恋愛セラピー

私は心のどこかで、まだ期待しているんだ。


いつか、私だけの王子様が迎えにきてくれるんじゃないかって、そんなことを夢見ている。


三十歳にもなってそんな夢を見ているなんて、本当に自分でも呆れるくらいに痛い。でも別に夢見るくらいは自由なはずだ。


深いため息をつくと携帯が鳴って、メールが届いたことを知らせる。


なんとなく、重くなってしまった気分を振り払いながら携帯を操作すると、メールはさっき連絡先を交換したばかりの理人くんからだった。
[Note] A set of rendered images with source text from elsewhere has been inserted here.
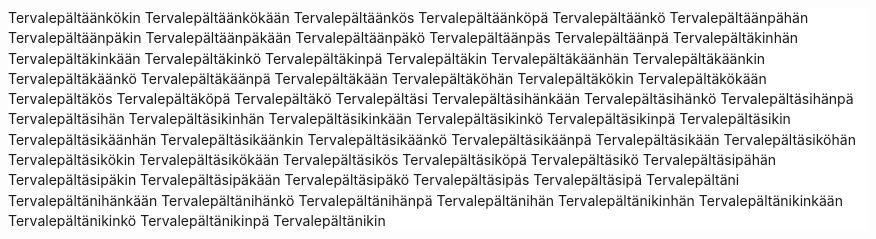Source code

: Tervalepältäänkökin
Tervalepältäänkökään
Tervalepältäänkös
Tervalepältäänköpä
Tervalepältäänkö
Tervalepältäänpähän
Tervalepältäänpäkin
Tervalepältäänpäkään
Tervalepältäänpäkö
Tervalepältäänpäs
Tervalepältäänpä
Tervalepältäkinhän
Tervalepältäkinkään
Tervalepältäkinkö
Tervalepältäkinpä
Tervalepältäkin
Tervalepältäkäänhän
Tervalepältäkäänkin
Tervalepältäkäänkö
Tervalepältäkäänpä
Tervalepältäkään
Tervalepältäköhän
Tervalepältäkökin
Tervalepältäkökään
Tervalepältäkös
Tervalepältäköpä
Tervalepältäkö
Tervalepältäsi
Tervalepältäsihänkään
Tervalepältäsihänkö
Tervalepältäsihänpä
Tervalepältäsihän
Tervalepältäsikinhän
Tervalepältäsikinkään
Tervalepältäsikinkö
Tervalepältäsikinpä
Tervalepältäsikin
Tervalepältäsikäänhän
Tervalepältäsikäänkin
Tervalepältäsikäänkö
Tervalepältäsikäänpä
Tervalepältäsikään
Tervalepältäsiköhän
Tervalepältäsikökin
Tervalepältäsikökään
Tervalepältäsikös
Tervalepältäsiköpä
Tervalepältäsikö
Tervalepältäsipähän
Tervalepältäsipäkin
Tervalepältäsipäkään
Tervalepältäsipäkö
Tervalepältäsipäs
Tervalepältäsipä
Tervalepältäni
Tervalepältänihänkään
Tervalepältänihänkö
Tervalepältänihänpä
Tervalepältänihän
Tervalepältänikinhän
Tervalepältänikinkään
Tervalepältänikinkö
Tervalepältänikinpä
Tervalepältänikin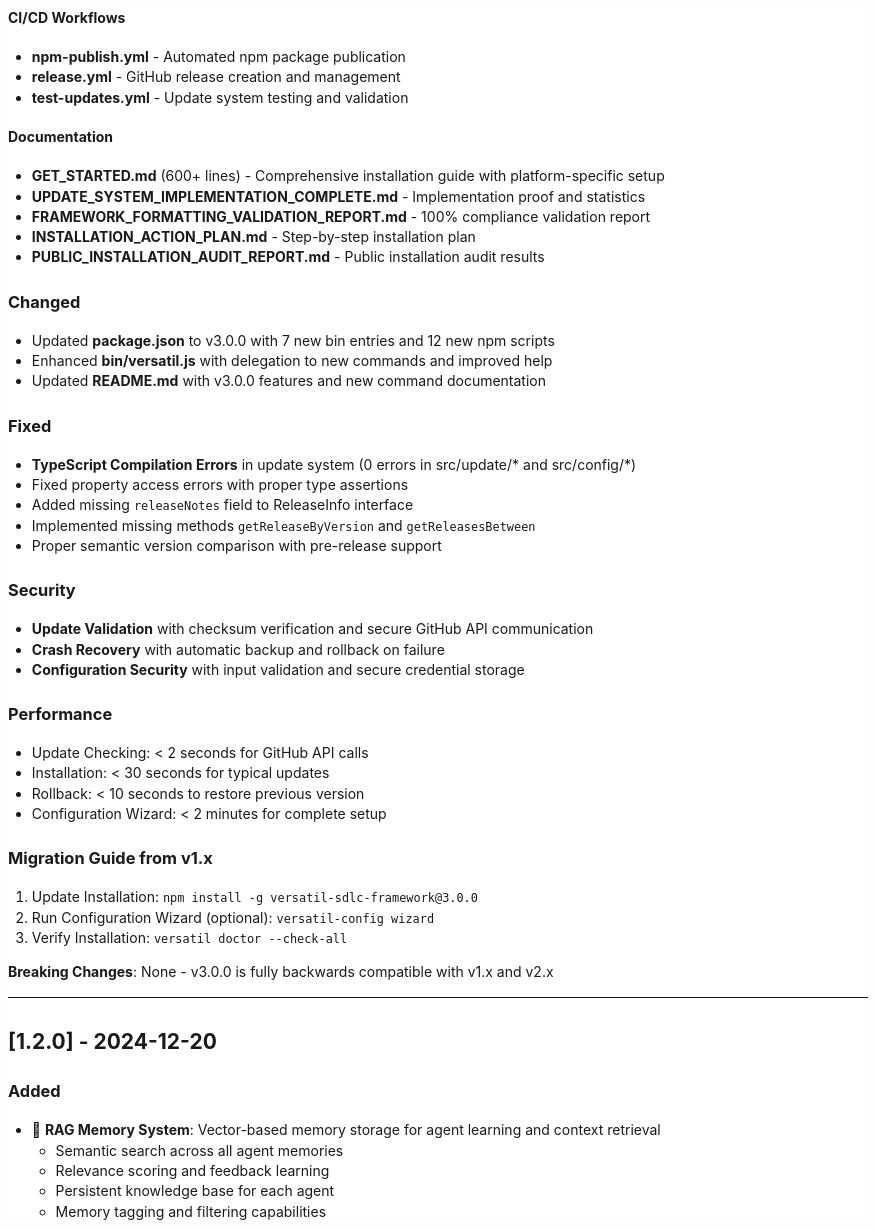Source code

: #### CI/CD Workflows
- **npm-publish.yml** - Automated npm package publication
- **release.yml** - GitHub release creation and management
- **test-updates.yml** - Update system testing and validation

#### Documentation
- **GET_STARTED.md** (600+ lines) - Comprehensive installation guide with platform-specific setup
- **UPDATE_SYSTEM_IMPLEMENTATION_COMPLETE.md** - Implementation proof and statistics
- **FRAMEWORK_FORMATTING_VALIDATION_REPORT.md** - 100% compliance validation report
- **INSTALLATION_ACTION_PLAN.md** - Step-by-step installation plan
- **PUBLIC_INSTALLATION_AUDIT_REPORT.md** - Public installation audit results

### Changed
- Updated **package.json** to v3.0.0 with 7 new bin entries and 12 new npm scripts
- Enhanced **bin/versatil.js** with delegation to new commands and improved help
- Updated **README.md** with v3.0.0 features and new command documentation

### Fixed
- **TypeScript Compilation Errors** in update system (0 errors in src/update/* and src/config/*)
- Fixed property access errors with proper type assertions
- Added missing `releaseNotes` field to ReleaseInfo interface
- Implemented missing methods `getReleaseByVersion` and `getReleasesBetween`
- Proper semantic version comparison with pre-release support

### Security
- **Update Validation** with checksum verification and secure GitHub API communication
- **Crash Recovery** with automatic backup and rollback on failure
- **Configuration Security** with input validation and secure credential storage

### Performance
- Update Checking: < 2 seconds for GitHub API calls
- Installation: < 30 seconds for typical updates
- Rollback: < 10 seconds to restore previous version
- Configuration Wizard: < 2 minutes for complete setup

### Migration Guide from v1.x

1. Update Installation: `npm install -g versatil-sdlc-framework@3.0.0`
2. Run Configuration Wizard (optional): `versatil-config wizard`
3. Verify Installation: `versatil doctor --check-all`

**Breaking Changes**: None - v3.0.0 is fully backwards compatible with v1.x and v2.x

---

## [1.2.0] - 2024-12-20

### Added
- 🧠 **RAG Memory System**: Vector-based memory storage for agent learning and context retrieval
  - Semantic search across all agent memories
  - Relevance scoring and feedback learning
  - Persistent knowledge base for each agent
  - Memory tagging and filtering capabilities
  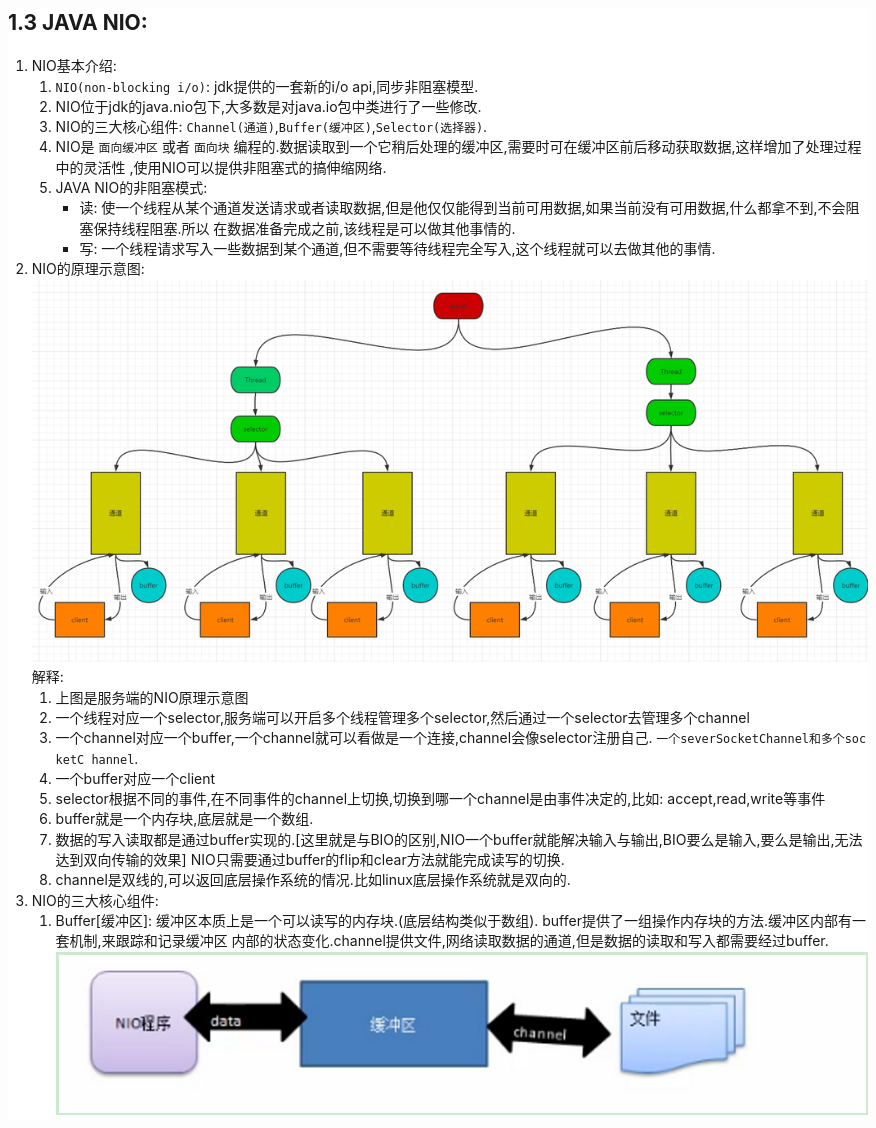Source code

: ## 1.3 JAVA NIO:  

1. NIO基本介绍:
    1. `NIO(non-blocking i/o)`: jdk提供的一套新的i/o api,同步非阻塞模型.
    2. NIO位于jdk的java.nio包下,大多数是对java.io包中类进行了一些修改.
    3. NIO的三大核心组件: `Channel(通道)`,`Buffer(缓冲区)`,`Selector(选择器)`.
    4. NIO是 `面向缓冲区` 或者 `面向块` 编程的.数据读取到一个它稍后处理的缓冲区,需要时可在缓冲区前后移动获取数据,这样增加了处理过程中的灵活性
       ,使用NIO可以提供非阻塞式的搞伸缩网络.
    5. JAVA NIO的非阻塞模式:
        - 读: 使一个线程从某个通道发送请求或者读取数据,但是他仅仅能得到当前可用数据,如果当前没有可用数据,什么都拿不到,不会阻塞保持线程阻塞.所以
          在数据准备完成之前,该线程是可以做其他事情的.
        - 写: 一个线程请求写入一些数据到某个通道,但不需要等待线程完全写入,这个线程就可以去做其他的事情.
2. NIO的原理示意图:
   ![NIO原理示意图](../../_media/chapter13_Netty/1_javaIO复习/Nio原理示意图.png)  
   解释:
    1. 上图是服务端的NIO原理示意图
    2. 一个线程对应一个selector,服务端可以开启多个线程管理多个selector,然后通过一个selector去管理多个channel
    3. 一个channel对应一个buffer,一个channel就可以看做是一个连接,channel会像selector注册自己. `一个severSocketChannel和多个socketC hannel`.
    4. 一个buffer对应一个client
    5. selector根据不同的事件,在不同事件的channel上切换,切换到哪一个channel是由事件决定的,比如: accept,read,write等事件
    6. buffer就是一个内存块,底层就是一个数组.
    7. 数据的写入读取都是通过buffer实现的.[这里就是与BIO的区别,NIO一个buffer就能解决输入与输出,BIO要么是输入,要么是输出,无法达到双向传输的效果]
       NIO只需要通过buffer的flip和clear方法就能完成读写的切换.
    8. channel是双线的,可以返回底层操作系统的情况.比如linux底层操作系统就是双向的.
3. NIO的三大核心组件:
    1. Buffer[缓冲区]: 缓冲区本质上是一个可以读写的内存块.(底层结构类似于数组). buffer提供了一组操作内存块的方法.缓冲区内部有一套机制,来跟踪和记录缓冲区
       内部的状态变化.channel提供文件,网络读取数据的通道,但是数据的读取和写入都需要经过buffer.  
       ![NIO中buffer的作用](../../_media/chapter13_Netty/1_javaIO复习/NIO中buffer的作用.png)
『今日はありがとうございました。理香から連絡もらいましたけど、本当に遠慮しなくて大丈夫です。とりあえず今日の報酬のデートの予定をたてたいので皐月さんの予定を教えてください』


デートって、やっぱりあれ本気だったんだ。それがお礼になるなら……って言っちゃったし、断るわけにはいかないな。


デートとか、いつぶりだろう。理人くんがどういうつもりなのはよく分からないけど、恋愛から遠ざかっている身としてはいいリハビリにはなるかもしれない。


膝を抱えてメールに自分の予定を打ち込んでいると、微かに花の香りが香った。


思わず目をつむって、その香りを逃すまいと息を大きく吸い込む。


そうしたら、少しだけ寂しさが紛れたような気がした。